TASK GOAL |
Retype, without any change, everything from the line containing "Danke Anna!!!" down to the line containing "Veranstaltungen Vorjahre", with both of those lines included, in the items below.

DATASET |
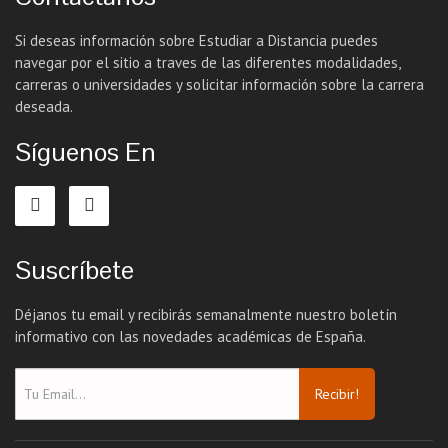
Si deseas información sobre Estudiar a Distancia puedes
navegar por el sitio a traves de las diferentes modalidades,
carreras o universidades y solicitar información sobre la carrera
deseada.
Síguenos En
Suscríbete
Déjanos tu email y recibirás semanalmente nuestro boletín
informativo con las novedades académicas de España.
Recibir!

==

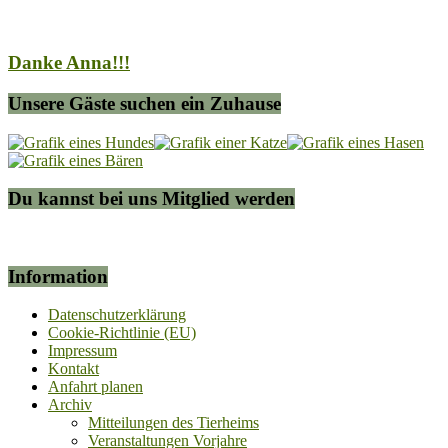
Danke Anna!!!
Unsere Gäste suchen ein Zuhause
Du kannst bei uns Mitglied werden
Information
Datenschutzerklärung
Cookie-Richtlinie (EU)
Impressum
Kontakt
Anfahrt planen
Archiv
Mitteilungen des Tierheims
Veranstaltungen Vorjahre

OUTPUT OF THE TASK |
Danke Anna!!!
Unsere Gäste suchen ein Zuhause
Du kannst bei uns Mitglied werden
Information
Datenschutzerklärung
Cookie-Richtlinie (EU)
Impressum
Kontakt
Anfahrt planen
Archiv
Mitteilungen des Tierheims
Veranstaltungen Vorjahre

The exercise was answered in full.